The growth and resultant tax revenues earned by the government are NOT SPENT on improving HUMAN CAPITAL.
The growth and subsequent SPENDING are FOCUSED on the development of URBAN AREAS (often coastal) whilst the rural areas are neglected
The growth was achieved through GREATER TRADE LIBERALISATION and GLOBALISATION, which created both winners and losers, in particular, those formally protected and inefficient domestic industries and their employees suffered from the influx of cheaper substitutes.
The growth was achieved through the PRIVATISATION of industries which left vulnerable groups, formally employed in the public sector, with low human capital and such as those in remote regions isolated.
If we use the 2020 Human Development Report as a gauge of well-being we can see that the top ten ranked countries also have very high per capita GNI figures, implying that larger economic growth leads to better levels of well-being, however...
....the report also highlights how Economic growth per capita doesn't always reflect gains in well being as evidenced by the low HDI ranking of Qatar and Brunei, despite their very high GNI per capita values.
Go to ChatGPT and input the prompt below. once you have your tables copy and paste them onto a canvas template.

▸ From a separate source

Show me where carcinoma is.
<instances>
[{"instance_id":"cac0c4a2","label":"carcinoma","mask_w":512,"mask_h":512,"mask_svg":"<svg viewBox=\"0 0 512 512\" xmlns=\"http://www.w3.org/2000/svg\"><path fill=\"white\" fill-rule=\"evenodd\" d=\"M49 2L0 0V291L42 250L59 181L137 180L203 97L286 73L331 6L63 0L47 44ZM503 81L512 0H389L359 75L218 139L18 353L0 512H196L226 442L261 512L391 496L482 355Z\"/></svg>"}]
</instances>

Create a table titled 'NEGATIVE CONSEQUENCES of ECONOMIC GROWTH', then for each of the following indicators, HDI RANKINGS, INCOME EQUALITY, LIFE EXPECTANCY, GENDER EQUALITY, ENVIRONMENTAL DAMAGE, and one more indicator of your choice, identify an appropriate measure/index that can be used to measure them. Then identify a country for each indicator that exhibits a RISING GDP PER CAPITA but a WORSENING value/ranking in terms of one of the indicators. For each country, identify the level of change in REAL GDP PER CAPITA over the past decade, then the level of change in the chosen measure/index over the past decade, and finally, provide a possible explanation as to why this may have occurred.
Create a table titled 'POSITIVE CONSEQUENCES of ECONOMIC GROWTH', then for each of the following indicators, HDI RANKINGS, INCOME EQUALITY, LIFE EXPECTANCY, GENDER EQUALITY, ENVIRONMENTAL DAMAGE, and one more indicator of your choice, identify an appropriate measure/index that can be used to measure them. Then identify a country for each indicator that exhibits a RISING GDP PER CAPITA and an IMPROVING value/ranking in terms of one of the indicators. For each country, identify the level of change in REAL GDP PER CAPITA over the past decade, then the level of change in the chosen measure/index over the past decade, and finally, provide a possible explanation as to why this may have occured.